Dataset extract
Content starts

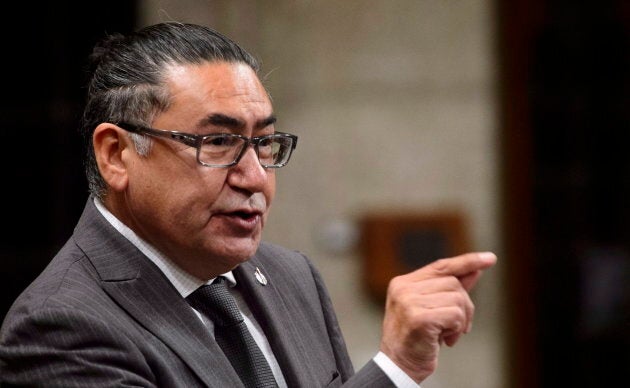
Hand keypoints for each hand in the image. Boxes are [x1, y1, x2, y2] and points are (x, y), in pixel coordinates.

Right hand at [379, 251, 496, 382]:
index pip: (441, 266)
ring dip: (460, 321)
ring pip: (457, 298)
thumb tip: (475, 270)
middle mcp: (404, 288)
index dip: (467, 261)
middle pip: (453, 283)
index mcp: (403, 283)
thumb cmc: (415, 340)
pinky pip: (455, 314)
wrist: (398, 367)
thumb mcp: (433, 310)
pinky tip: (445, 340)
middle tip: (457, 328)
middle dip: (464, 306)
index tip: (490, 258)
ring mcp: (409, 301)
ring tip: (447, 335)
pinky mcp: (419, 317)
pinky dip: (457, 329)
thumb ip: (451, 289)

Content ends

About this task
Each line above must be set down exactly, though no picture should be carried over.

Problem solution
Hand keypoints for each hand in the image. Boxes are [x1, y1, x2, y2] and points are (x, y), in pixel coordinates.

Right hand at [379, 251, 496, 382]:
index pip: (441, 266)
ring dip: (460, 321)
ring pip: (457, 298)
thumb tip: (475, 270)
middle mcp: (404, 288)
index dip: (467, 261)
middle pip: (453, 283)
index mcp: (403, 283)
thumb cmc: (415, 340)
pinky pip: (455, 314)
wrist: (398, 367)
thumb mcp: (433, 310)
pinky tip: (445, 340)
middle tip: (457, 328)
middle dip: (464, 306)
index tip: (490, 258)
ring mcp: (409, 301)
ring tip: (447, 335)
pinky mcp: (419, 317)
pinky dip: (457, 329)
thumb ip: (451, 289)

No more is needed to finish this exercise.